Ancora morti in cantiere e nelle miniere cinesi d’oro e carbone

Decine di operai sono sepolti sotto le macerie, dopo il crollo di un cantiere edile nella città di Chengdu (Sichuan). Le autorità impegnate nelle operazioni di soccorso non sanno dire ancora quanti sono gli uomini sepolti. L’incidente è avvenuto due giorni fa, alle due del pomeriggio, nella zona di costruzione di una scuola superiore, nel distretto di Chenghua. Finora i pompieri sono riusciti a recuperare tre persone dal crollo e 16 che erano rimaste intrappolate.

Intanto è salito a 44 il bilancio dei morti alla miniera di carbone di Pingdingshan (Henan), con 35 che rimangono intrappolati in galleria dopo un’esplosione sotterranea di gas. Su 93 persone che stavano lavorando, solo 14 sono riusciti a fuggire in salvo. Essi sono ricoverati in ospedale, con ustioni e problemi ai polmoni.

La miniera era stata sottoposta a ristrutturazioni, e pur non avendo ancora il permesso di operare, era già entrata in funzione. Qi Tongyan, vicecapo distretto di Pingdingshan è stato costretto alle dimissioni insieme a Zhang Xizhi, responsabile governativo per l’industria carbonifera. Li Xinjun, rappresentante legale della miniera, e i vicecapi Hou Min e Deng Qun sono stati arrestati.
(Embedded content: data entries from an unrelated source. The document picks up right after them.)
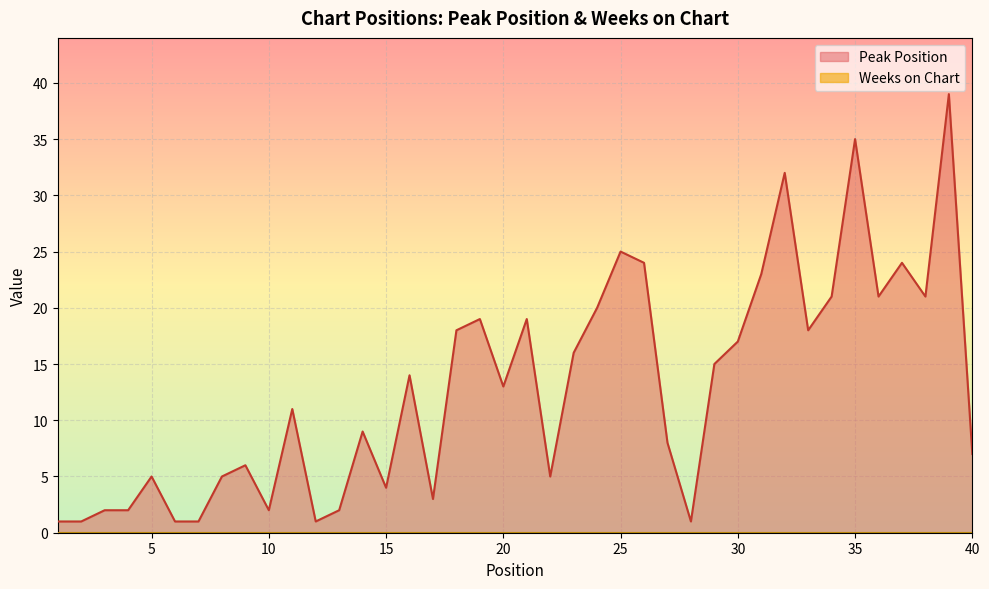

How many data points does each series have?

40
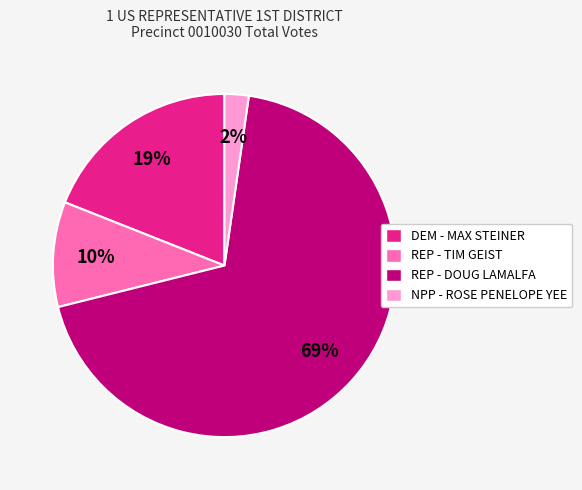

To the nearest percent, what is the difference between the largest and smallest slice percentages?

67%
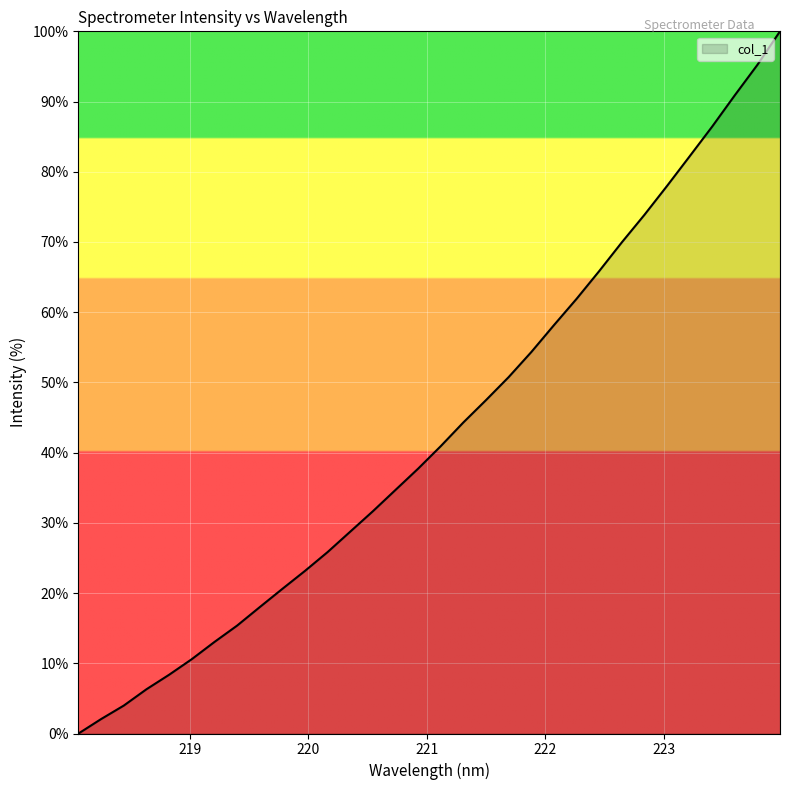

What is the maximum value shown in the chart?

100.0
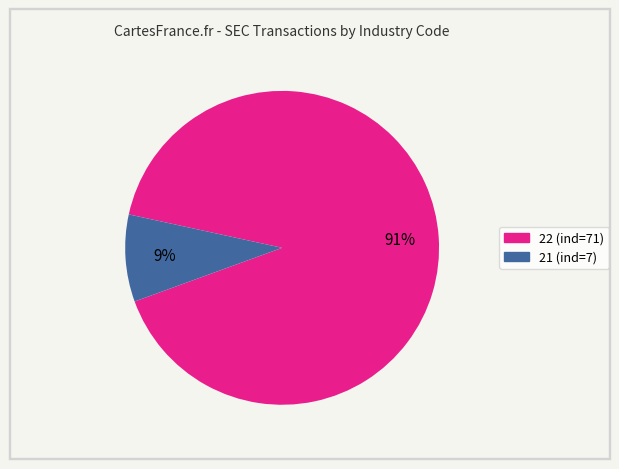

How many slices are in this pie chart?

2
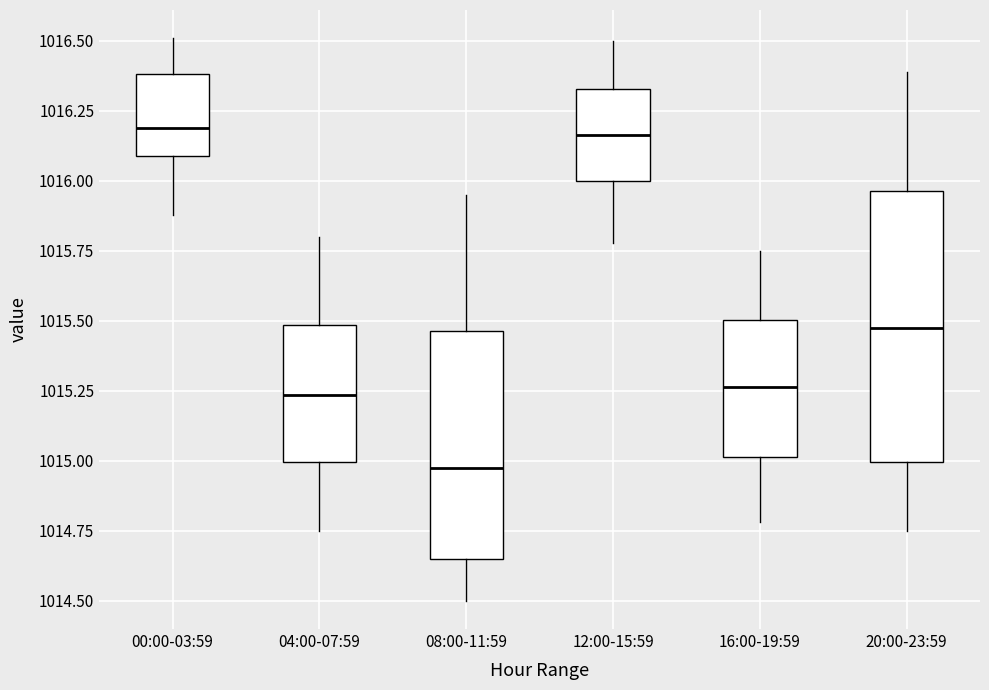

Reading left to right, transcribe this box plot: for each box, give where its median line is, the range the box spans, and where its two whiskers end, as read against the y-axis. The values are not printed on the chart, so give them approximately, as read against the axis.

00:00-03:59: median 1016.20, box 1016.10 to 1016.40, whiskers 1015.90 to 1016.50
04:00-07:59: median 1015.25, box 1015.00 to 1015.50, whiskers 1014.75 to 1015.80
08:00-11:59: median 1015.00, box 1014.65 to 1015.45, whiskers 1014.50 to 1015.95
12:00-15:59: median 1016.15, box 1016.00 to 1016.35, whiskers 1015.80 to 1016.50
16:00-19:59: median 1015.25, box 1015.00 to 1015.50, whiskers 1014.80 to 1015.75
20:00-23:59: median 1015.50, box 1015.00 to 1015.95, whiskers 1014.75 to 1016.40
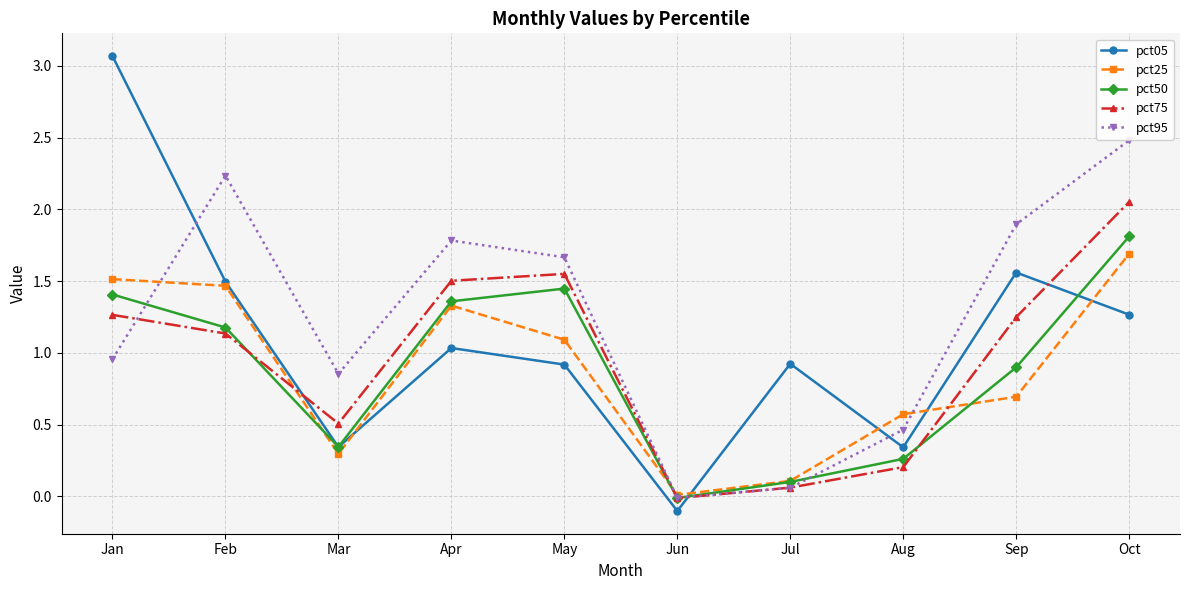

Is it true that pct50 equals 0.1 at Jul?

True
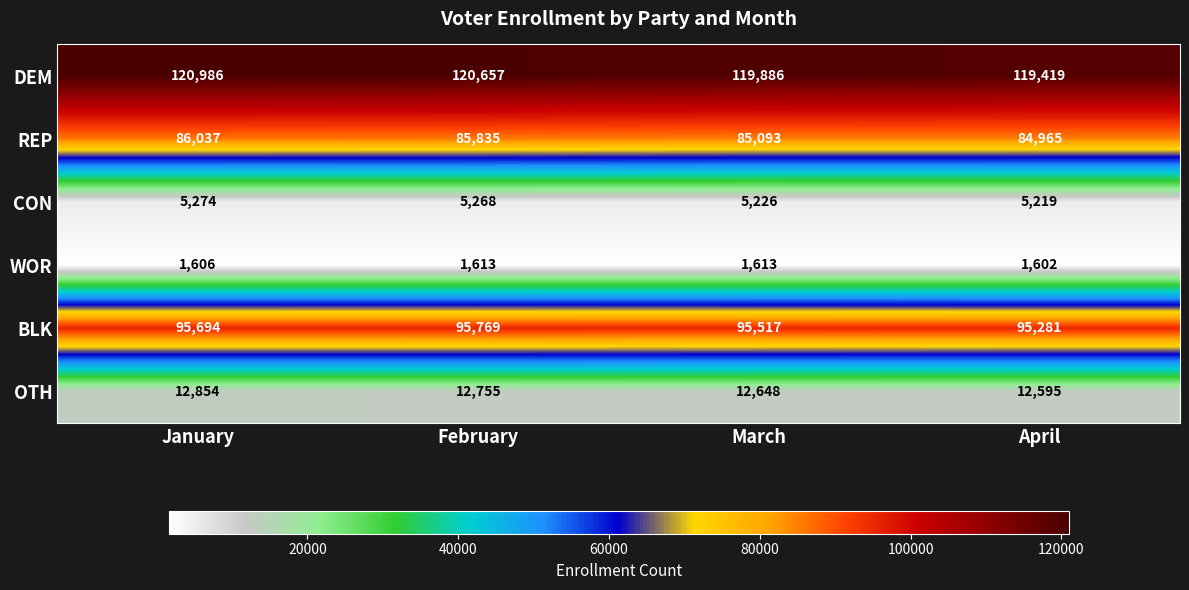

What is the total value across all series at April?

319081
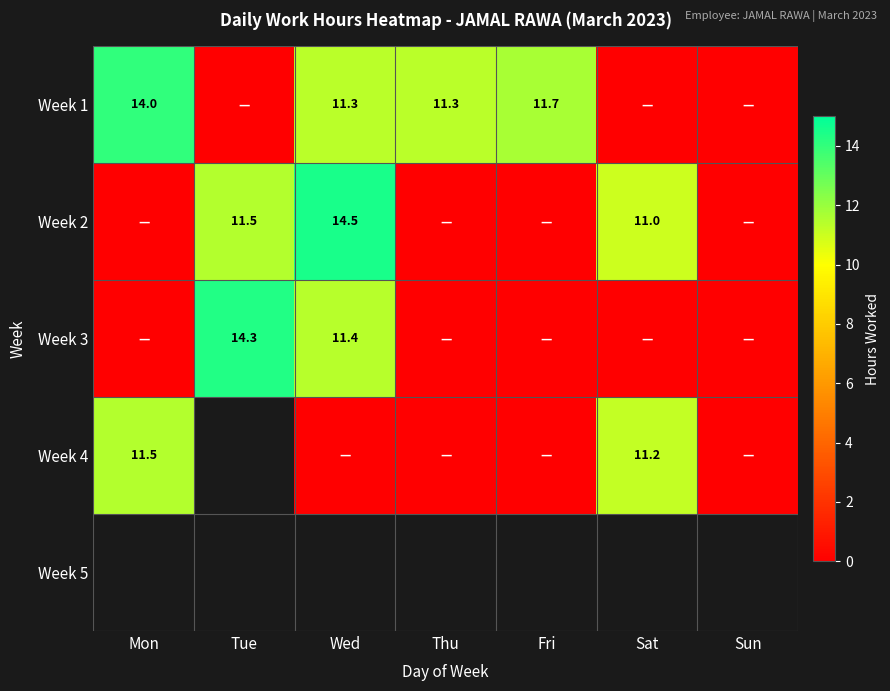

Rank the series by their maximum value, from lowest to highest.

Week 4, Week 1, Week 3, Week 2, Week 5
Due giorni fa, un’altra miniera nell’Henan ha subito un incidente, facendo morire 6 minatori e 7 persone della squadra di emergenza. A quanto si conosce finora, fili elettrici senza protezione hanno provocato un’esplosione in una galleria della miniera d’oro di Sanmenxia. Solo 6 minatori sono riusciti a fuggire.

La maggioranza degli incidenti in miniera e nei cantieri sono dovuti al lassismo con cui vengono applicate le regole di sicurezza.

Le miniere cinesi sono le più pericolose al mondo. Il numero ufficiale dei morti per il 2008 è di 3500, ma secondo organizzazioni non governative la loro cifra arriva fino a 20mila l’anno.

Dopo gravi disastri negli anni scorsi, Pechino ha lanciato una campagna di tolleranza zero, ma non è riuscita a risolvere il problema, anche per la connivenza tra proprietari e autorità locali.